2. The process of claim 1 where the cyanamide compound is selected from the group consisting of dicyandiamide, guanidine or a salt thereof, urea and thiourea.
3. The process of claim 1, in which the fibrous cellulosic material contains at least 30% cellulose selected from cotton, jute, flax, hemp, ramie or unsubstituted regenerated cellulose.
4. The process of claim 1, in which the cyanamide compound is dicyandiamide.
5. The process of claim 1 in which the cyanamide compound is guanidine or a guanidine salt.
6. The process of claim 1 in which the cyanamide compound is cyanamide.
7. The process of claim 1, in which the polycarboxylic acid is 1,2,3,4-butanetetracarboxylic acid, the cyanamide compound is guanidine or a guanidine salt, and the cellulosic fibers are cotton.
Description
DESCRIPTION OF THE INVENTION

This invention provides a process for imparting wrinkle resistance and durable press properties to cellulosic textiles, without the use of formaldehyde or derivatives that release formaldehyde. The process is achieved by reacting a polycarboxylic acid with the fibrous cellulosic material in the presence of a cyanamide compound cross-linking catalytic agent and curing at elevated temperatures. An aqueous solution (or any other medium in which the components are dispersible or soluble) of the polycarboxylic acid and cyanamide cross-linker is applied to the textile to be treated, for example by padding onto the fabric from about 2 to about 8% of the polycarboxylic acid and about 1 to about 6% of the cyanamide compound cross-linking agent.

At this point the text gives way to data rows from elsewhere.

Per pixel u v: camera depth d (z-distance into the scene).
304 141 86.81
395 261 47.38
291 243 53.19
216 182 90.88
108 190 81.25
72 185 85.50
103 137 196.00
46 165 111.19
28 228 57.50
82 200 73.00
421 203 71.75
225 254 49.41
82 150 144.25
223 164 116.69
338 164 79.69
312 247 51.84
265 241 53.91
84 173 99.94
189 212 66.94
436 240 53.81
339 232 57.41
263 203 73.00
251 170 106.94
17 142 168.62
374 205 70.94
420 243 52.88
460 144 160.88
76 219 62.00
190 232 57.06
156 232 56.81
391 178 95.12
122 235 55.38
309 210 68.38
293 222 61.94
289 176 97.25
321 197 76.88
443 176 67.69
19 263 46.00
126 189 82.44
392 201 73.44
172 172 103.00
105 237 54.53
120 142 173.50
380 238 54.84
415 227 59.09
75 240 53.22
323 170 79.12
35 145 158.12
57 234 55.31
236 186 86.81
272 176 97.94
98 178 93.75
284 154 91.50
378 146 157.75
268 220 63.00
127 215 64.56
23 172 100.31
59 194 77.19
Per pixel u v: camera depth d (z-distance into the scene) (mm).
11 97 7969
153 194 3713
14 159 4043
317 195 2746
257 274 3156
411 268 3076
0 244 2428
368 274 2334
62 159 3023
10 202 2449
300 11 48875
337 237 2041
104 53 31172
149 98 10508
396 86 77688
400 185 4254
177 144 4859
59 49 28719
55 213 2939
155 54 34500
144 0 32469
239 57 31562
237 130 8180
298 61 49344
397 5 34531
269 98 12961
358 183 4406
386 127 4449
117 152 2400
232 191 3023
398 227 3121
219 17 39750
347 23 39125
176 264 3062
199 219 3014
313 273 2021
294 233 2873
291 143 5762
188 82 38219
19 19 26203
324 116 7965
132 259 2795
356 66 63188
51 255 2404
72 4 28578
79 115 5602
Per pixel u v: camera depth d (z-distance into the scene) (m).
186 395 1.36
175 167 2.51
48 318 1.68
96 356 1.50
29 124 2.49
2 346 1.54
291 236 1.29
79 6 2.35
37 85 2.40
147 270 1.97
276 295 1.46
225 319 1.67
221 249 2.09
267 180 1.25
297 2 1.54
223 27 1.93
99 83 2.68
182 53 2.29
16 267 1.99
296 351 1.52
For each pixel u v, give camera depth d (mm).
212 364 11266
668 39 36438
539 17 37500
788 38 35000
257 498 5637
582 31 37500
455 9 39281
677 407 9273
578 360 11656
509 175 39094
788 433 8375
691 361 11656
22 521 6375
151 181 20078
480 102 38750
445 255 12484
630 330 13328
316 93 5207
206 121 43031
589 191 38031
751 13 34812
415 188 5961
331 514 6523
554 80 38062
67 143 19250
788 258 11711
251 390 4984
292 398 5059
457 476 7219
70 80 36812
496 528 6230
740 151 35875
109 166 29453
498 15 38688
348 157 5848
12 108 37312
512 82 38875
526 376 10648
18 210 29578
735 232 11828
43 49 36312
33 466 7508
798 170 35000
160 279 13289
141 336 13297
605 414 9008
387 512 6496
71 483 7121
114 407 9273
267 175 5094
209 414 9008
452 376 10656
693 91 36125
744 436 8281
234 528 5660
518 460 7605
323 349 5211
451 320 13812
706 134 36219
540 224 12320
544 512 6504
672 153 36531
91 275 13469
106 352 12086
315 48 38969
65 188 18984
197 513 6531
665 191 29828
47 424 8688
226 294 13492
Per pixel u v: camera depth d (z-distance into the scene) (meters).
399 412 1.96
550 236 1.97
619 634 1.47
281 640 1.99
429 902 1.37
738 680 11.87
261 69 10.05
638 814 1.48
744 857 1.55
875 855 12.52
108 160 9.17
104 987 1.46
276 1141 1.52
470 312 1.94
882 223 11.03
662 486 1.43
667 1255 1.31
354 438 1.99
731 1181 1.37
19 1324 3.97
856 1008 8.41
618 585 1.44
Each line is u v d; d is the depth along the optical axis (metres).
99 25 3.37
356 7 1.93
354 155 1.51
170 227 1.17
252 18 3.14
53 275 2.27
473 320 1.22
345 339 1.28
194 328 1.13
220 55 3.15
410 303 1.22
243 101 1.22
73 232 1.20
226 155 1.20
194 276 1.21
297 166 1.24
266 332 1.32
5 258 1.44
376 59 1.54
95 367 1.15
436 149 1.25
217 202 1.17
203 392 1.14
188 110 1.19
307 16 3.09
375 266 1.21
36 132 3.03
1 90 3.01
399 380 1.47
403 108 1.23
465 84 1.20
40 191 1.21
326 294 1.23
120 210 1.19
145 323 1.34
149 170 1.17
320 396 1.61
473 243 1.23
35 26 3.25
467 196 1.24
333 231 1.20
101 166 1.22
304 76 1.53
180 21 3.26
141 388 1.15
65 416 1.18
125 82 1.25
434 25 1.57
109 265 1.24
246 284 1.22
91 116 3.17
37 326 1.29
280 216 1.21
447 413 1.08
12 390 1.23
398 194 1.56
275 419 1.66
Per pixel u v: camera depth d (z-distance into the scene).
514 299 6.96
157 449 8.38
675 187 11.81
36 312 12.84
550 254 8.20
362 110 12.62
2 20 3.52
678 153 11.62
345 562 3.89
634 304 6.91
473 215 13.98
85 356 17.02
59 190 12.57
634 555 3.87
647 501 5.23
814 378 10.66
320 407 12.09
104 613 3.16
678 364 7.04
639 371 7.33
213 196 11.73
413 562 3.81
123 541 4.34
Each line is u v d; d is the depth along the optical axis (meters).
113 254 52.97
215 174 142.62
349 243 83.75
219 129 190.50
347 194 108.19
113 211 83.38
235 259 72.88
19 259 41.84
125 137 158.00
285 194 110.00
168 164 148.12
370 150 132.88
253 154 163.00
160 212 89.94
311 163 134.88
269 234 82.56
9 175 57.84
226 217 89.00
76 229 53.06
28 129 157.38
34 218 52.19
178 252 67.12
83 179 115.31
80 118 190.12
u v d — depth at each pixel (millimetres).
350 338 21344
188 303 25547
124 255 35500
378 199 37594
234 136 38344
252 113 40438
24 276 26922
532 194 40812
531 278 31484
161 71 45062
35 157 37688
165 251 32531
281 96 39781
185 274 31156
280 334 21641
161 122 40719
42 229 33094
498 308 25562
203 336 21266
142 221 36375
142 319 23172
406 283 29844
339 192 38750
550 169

The process of this invention is suited to treating fibrous cellulosic material containing at least 30%, preferably 50%, cellulosic fibers such as jute, linen, flax, hemp, regenerated cellulose such as rayon, and, preferably cotton. The cellulosic material may be woven, non-woven or knit or in the form of fibers, linters, rovings, slivers, scrims or papers. The fibrous cellulosic material may consist entirely of cotton or cotton blended with a synthetic fiber such as polyester or nylon.

The concentration of the polycarboxylic acid used in the solution applied to the fabric is preferably from 2 to 10% by weight depending upon the solubility of the polycarboxylic acid, degree of durable press desired, nature and amount of the cross-linking agent and the like.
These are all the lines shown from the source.